Q: I’ve heard that there are some foods you should not mix in order to avoid fat storage. For instance: Don’t consume a fat with a carb or a carb with a protein. I may have the combinations wrong but is there any truth to this and if so, what are the best combinations to maximize fat burning?

LM, Rocky Hill

A: There isn’t enough evidence to support the claim that eating certain foods together maximizes fat burning but there are several lifestyle patterns that can support your metabolism and increase fat-burning.

Get active.  People with more muscle mass tend to burn more calories because it takes more energy to maintain a pound of muscle (about six calories a day) than a pound of fat (two calories a day). The best way to maintain muscle is to exercise regularly (thirty minutes of heart-pumping exercise three-to-five days a week). Consider strength training to build muscle and enhance calorie burn. So, get active and remember that exercise does more than just burn calories it releases endorphins — feel-good molecules — that reduce stress and food cravings.

Get enough of the right kind of fats. Research shows that switching from saturated fats (such as butter) to liquid fats (olive oil and omega-3s) can increase metabolic rate. In addition, omega-3 fatty acids found primarily in fatty fish have been shown to boost metabolism by enhancing the activation of fat-burning enzymes. So, aim for 8 ounces — two servings — of sardines, mackerel, wild salmon or trout per week. Ground flaxseed and walnuts are also rich in omega-3 fatty acids (2). 

Walnuts are a good source of fat-burning omega-3 fatty acids. Image by Racool_studio on Freepik

Sip a cup or two of tea. Drinking tea combines the calorie burning benefits of caffeine and catechins — such as the primary antioxidant in green tea (EGCG or epigallocatechin gallate). Caffeine and catechins increase the release of fat into the blood stream, where it can be burned as fuel.
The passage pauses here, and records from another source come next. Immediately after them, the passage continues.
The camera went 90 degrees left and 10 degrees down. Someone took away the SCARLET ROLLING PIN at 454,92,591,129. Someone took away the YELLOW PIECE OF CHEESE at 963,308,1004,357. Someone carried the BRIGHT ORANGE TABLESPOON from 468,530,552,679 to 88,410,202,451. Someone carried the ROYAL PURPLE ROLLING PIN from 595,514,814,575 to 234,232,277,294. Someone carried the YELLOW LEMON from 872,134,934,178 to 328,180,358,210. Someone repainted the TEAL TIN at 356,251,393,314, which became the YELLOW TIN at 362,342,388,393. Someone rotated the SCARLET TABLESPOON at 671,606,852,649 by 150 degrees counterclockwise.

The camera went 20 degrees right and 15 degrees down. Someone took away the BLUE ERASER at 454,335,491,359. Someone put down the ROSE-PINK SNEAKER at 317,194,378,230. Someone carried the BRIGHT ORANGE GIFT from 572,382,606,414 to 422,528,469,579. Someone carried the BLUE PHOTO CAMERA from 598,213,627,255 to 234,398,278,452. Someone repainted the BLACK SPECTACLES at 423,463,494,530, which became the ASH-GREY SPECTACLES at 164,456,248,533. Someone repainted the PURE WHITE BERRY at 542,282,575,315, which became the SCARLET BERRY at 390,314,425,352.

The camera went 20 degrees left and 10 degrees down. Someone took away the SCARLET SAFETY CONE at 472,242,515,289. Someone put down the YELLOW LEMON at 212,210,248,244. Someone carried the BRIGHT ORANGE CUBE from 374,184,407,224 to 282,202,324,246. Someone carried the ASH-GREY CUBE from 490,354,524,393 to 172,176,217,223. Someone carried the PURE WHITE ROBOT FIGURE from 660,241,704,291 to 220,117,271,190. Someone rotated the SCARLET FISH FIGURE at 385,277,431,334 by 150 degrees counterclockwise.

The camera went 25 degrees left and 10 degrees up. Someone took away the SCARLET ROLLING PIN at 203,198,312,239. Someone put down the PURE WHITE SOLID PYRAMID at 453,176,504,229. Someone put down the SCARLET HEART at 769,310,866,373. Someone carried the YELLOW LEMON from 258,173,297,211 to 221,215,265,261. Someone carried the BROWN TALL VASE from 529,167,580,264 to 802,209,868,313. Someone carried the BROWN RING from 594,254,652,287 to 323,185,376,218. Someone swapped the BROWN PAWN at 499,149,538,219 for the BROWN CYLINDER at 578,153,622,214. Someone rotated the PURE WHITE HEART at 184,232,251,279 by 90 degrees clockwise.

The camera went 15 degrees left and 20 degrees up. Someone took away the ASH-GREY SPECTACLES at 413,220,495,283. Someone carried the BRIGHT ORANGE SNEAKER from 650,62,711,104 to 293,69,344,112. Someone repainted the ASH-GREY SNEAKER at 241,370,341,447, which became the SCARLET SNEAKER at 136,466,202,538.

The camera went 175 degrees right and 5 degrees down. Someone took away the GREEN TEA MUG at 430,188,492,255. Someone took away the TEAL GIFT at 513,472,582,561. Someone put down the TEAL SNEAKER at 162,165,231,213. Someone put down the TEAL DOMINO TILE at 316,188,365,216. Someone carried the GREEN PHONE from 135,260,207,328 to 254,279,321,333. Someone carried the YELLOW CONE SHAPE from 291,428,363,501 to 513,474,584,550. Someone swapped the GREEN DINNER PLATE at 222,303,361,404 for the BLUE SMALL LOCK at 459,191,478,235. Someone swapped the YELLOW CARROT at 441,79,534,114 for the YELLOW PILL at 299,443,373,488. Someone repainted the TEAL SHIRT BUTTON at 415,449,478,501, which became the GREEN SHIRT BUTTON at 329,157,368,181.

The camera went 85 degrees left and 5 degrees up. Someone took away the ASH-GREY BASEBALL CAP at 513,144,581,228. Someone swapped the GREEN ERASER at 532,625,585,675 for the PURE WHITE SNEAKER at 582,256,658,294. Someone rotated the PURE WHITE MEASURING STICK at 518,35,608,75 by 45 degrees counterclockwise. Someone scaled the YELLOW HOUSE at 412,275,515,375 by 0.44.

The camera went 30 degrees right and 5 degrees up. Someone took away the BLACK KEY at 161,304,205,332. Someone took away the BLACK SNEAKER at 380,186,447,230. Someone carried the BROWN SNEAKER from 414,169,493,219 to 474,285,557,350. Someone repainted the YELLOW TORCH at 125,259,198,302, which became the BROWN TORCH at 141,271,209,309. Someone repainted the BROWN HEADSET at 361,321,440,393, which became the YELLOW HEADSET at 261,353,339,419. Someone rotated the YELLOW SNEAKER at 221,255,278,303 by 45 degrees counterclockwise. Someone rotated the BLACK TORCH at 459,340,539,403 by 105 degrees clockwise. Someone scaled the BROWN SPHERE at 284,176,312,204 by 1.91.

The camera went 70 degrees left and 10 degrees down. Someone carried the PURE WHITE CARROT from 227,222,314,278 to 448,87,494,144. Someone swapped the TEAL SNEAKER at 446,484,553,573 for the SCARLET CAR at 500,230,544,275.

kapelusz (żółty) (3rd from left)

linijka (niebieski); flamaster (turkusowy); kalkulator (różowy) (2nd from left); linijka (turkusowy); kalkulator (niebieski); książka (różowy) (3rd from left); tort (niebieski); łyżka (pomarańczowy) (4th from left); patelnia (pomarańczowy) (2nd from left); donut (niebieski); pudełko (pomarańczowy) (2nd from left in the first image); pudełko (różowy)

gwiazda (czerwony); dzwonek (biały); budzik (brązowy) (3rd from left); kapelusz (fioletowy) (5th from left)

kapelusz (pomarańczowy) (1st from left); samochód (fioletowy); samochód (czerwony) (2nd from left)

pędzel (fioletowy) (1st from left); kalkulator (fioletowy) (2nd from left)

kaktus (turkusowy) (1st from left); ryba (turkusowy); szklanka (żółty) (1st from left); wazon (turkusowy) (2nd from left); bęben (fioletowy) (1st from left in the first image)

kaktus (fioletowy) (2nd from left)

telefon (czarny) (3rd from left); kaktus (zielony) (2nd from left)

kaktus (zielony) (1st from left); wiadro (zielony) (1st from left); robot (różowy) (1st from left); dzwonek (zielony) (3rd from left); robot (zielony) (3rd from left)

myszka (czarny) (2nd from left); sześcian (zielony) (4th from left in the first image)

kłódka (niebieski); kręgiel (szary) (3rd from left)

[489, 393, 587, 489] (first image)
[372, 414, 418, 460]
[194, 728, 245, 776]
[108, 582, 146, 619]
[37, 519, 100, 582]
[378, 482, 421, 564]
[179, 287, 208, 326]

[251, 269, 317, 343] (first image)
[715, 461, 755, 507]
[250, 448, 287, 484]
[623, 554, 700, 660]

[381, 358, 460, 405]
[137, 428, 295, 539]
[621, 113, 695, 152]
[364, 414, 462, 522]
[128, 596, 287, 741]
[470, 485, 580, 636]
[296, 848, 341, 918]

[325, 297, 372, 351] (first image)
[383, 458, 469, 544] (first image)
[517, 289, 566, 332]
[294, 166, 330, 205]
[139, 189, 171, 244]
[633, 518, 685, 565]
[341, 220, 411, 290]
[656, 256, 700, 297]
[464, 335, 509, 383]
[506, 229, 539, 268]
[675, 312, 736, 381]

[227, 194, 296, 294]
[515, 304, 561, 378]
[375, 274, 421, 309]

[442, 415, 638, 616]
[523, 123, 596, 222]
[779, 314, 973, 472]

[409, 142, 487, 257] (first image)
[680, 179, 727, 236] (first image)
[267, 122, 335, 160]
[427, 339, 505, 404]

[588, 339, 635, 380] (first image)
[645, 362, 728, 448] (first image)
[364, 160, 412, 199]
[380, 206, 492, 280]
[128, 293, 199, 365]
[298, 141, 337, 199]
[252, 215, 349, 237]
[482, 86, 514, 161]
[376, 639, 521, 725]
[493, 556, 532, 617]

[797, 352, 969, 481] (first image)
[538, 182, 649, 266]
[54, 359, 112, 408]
So, sipping tea could help you burn more calories from fat during exercise (1). The caffeine in coffee can also increase metabolism for a short period of time, but remember that adding cream and sugar ruins that calorie-burning potential. And watch out for calorie bombs like a ‘grande’ (16-ounce) Eggnog Latte from Starbucks that has 450 calories and 52 grams of sugar!!

Be well.
1. Hursel, R., Viechtbauer, W., Dulloo, A. G., Tremblay, A., Tappy, L., Rumpler, W. and Westerterp-Plantenga, M. S. (2011), The effects of catechin rich teas and caffeine on energy expenditure and fat oxidation: a meta-analysis. Obesity Reviews, 12: e573–e581. doi:10.1111/j.1467-789X.2011.00862.x
2. Logan SL, Spriet LL. Omega-3 Fatty Acid Supplementation for 12 Weeks Increases Resting and Exercise Metabolic Rate in Healthy Community-Dwelling Older Females. Nishi D, ed. PLoS ONE. 2015;10(12):e0144828. doi:10.1371/journal.pone.0144828.